The algorithm would look like something like this:
check_macro {
// conservatively check each arm against each following arm.
// this is too strong but conservative
for (i, arm) in macro_arms.enumerate() {
for arm_ in macro_arms[i + 1 ..] {
test_arms(arm, arm_)
}
}
}
test_arms(arm_A, arm_B) {
let A and B bet the sequence of TTs of the arms arm_A and arm_B, respectively.
need_disambiguation = false
// analyse until one of the cases happen:
// * we find an obvious disambiguation, that is a proof that all inputs that
// matches A will never match B or vice-versa
// * we find a case that is too complex to handle and reject it
// * we reach the end of the macro
while A and B are both not empty {
if A[0] = B[0] {
// here, by `=`, I mean « match exactly the same input, so that,
// for example, $foo:expr = $bar:expr, obviously.

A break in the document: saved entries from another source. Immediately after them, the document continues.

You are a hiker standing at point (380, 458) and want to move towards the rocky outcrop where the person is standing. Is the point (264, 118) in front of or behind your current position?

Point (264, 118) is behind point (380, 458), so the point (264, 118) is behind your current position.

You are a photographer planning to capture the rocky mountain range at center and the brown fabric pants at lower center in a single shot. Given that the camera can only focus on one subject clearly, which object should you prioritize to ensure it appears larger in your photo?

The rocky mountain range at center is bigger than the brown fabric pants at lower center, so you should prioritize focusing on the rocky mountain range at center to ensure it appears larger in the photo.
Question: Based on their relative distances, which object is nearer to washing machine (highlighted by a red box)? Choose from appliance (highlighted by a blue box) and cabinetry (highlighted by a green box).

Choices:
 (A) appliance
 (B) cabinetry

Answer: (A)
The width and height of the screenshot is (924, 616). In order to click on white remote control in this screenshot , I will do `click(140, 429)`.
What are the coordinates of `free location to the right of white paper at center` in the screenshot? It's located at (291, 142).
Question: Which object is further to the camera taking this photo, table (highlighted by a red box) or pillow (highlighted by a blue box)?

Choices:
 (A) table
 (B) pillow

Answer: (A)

loop with A = A[1..] and B = B[1..]
}
// compute the FIRST sets, that is, the sets of tokens the matcher is
// allowed to start with, including possible future FIRST tokens.
// that is, all token that the matcher is *not* guaranteed never to
// start with.
// it t is a token, the FIRST(t) = { t }, if t is a delimited TT, then
// is the opening delimiter, if t is a NT matcher, its FIRST set is
// pre-computed, and if t is a repeated sequence, it will be computed
// dynamically
compute FIRST(A) and FIRST(B)
if FIRST(A) ∩ FIRST(B) = ∅ {
// at this point, all inputs that match or could amatch A will never
// match B and vice-versa
return Ok
}
// so this case *might* a problem, but we don't know yet, we must continue
// the analysis.
if A or B could match several token trees {
// i.e. A or B is either a repeated sequence or a NT matcher that is
// not tt, ident, or block
// we cannot know where we should continue the analysis
reject the macro
}
// A and B always both match a single TT
match A, B {
Sequence, _ | _, Sequence =>
// cannot happen since sequences are not always a single-TT
bug!()
NT(tt), _ | _, NT(tt) =>
// this is okay for now, either A will always have priority,
// either B will always be unreachable. but search for errors
// further
continue with A = A[1 ..] and B = B[1 ..]
NT(_), NT(_) =>
// this case cannot happen. the only NTs that are a single-TT
// and that are not tt are ident and block, that do not share any
// FIRST token.
bug!()
NT(ident), Token(Ident(_)) | Token(Ident(__), NT(ident) =>
// it's the same as with tt: either A is included, either B is
// unreachable
continue with A = A[1..] and B = B[1..]
NT(ident), Token(Ident(_)) | Token(Ident(__), NT(ident) =>
// the only possible NT here is ident because the only token in
// the FIRST set of block is {, and { is not seen as a token but
// as the beginning of a Delim
// the only possible token is thus an hardcoded identifier or
// keyword. so the only possible case of NT vs. Token is the
// the case above.
bug!()
NT(block), Delim | Delim, NT(block) if Delim.token == Brace
| Delim, Delim =>
// we cannot say much here. we cannot look inside. we
// can just hope we will find an obvious disambiguation later
need_disambiguation = true,
continue with A = A[1..] and B = B[1..]
// cannot happen. either they're the same token or their FIRST sets
// are disjoint.
Token, Token | Token, Delim | Delim, Token => bug!()
}
}
// now we are at the end of one arm:
if need_disambiguation {
// we couldn't find any. we cannot say anything about those arms.
// reject conservatively.
reject the macro
} else {
// either A is strictly included in B and the other inputs that match B
// will never match A, or B is included in or equal to A, which means
// it's unreachable. this is not our problem. accept.
}
}
It could certainly be improved, at the very least by looking inside sequences and delims when we have sequence against sequence or delim against delim. It would require recursion though. We could add that later.